WHAT YOU WILL DO: One figure is the expected answer: how many lines in the listing contain "Express".

DATA SUPPLIED:
- Opening Delimiter -

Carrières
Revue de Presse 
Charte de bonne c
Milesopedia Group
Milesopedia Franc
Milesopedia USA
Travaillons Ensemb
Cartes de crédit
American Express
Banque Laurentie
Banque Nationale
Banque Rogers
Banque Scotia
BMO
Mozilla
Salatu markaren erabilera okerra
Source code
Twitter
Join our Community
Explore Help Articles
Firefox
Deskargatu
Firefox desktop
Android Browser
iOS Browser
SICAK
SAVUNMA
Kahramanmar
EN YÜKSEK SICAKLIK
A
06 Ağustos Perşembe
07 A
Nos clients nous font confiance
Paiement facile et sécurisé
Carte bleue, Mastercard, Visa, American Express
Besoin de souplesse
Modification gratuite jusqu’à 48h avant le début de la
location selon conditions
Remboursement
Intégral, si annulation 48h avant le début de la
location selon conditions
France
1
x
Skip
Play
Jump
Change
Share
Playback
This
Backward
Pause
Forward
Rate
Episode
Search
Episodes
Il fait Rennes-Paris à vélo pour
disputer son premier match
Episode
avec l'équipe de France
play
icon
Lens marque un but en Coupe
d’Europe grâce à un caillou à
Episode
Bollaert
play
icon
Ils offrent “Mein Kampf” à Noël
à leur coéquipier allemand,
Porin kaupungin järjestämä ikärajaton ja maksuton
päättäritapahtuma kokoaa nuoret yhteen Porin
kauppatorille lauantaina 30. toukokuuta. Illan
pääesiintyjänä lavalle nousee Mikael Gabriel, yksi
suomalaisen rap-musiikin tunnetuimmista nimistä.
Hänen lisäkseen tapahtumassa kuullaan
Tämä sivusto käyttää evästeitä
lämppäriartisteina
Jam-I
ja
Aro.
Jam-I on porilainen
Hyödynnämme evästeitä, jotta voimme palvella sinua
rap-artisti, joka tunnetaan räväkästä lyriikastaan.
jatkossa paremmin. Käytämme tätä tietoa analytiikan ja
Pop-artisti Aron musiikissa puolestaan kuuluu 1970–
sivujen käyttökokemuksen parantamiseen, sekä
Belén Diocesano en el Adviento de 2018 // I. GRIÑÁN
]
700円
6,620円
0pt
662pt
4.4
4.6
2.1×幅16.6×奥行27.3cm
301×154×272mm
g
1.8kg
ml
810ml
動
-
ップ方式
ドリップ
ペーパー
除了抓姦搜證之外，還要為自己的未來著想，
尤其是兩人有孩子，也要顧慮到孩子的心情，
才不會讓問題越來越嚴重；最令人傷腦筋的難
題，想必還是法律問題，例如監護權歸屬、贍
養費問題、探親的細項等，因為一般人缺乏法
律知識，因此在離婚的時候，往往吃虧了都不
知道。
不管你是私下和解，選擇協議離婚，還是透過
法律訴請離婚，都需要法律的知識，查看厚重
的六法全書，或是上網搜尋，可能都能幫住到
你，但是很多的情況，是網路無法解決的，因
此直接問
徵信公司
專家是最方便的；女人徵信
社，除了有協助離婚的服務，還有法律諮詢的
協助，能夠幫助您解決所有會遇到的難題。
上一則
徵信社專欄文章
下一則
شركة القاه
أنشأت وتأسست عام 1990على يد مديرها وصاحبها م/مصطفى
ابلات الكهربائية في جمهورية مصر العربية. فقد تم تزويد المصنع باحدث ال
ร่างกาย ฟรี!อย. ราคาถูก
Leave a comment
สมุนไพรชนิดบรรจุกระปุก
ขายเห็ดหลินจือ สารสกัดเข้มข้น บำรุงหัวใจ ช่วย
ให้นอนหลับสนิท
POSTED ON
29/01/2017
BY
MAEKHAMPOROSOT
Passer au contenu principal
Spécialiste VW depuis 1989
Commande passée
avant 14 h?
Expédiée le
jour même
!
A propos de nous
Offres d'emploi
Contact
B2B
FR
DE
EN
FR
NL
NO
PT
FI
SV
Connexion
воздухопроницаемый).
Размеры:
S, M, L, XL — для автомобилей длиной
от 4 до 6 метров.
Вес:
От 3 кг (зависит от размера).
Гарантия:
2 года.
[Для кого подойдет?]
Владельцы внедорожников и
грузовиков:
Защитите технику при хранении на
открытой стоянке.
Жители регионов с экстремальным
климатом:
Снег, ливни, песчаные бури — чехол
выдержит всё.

- Closing Delimiter -

ANSWER: 2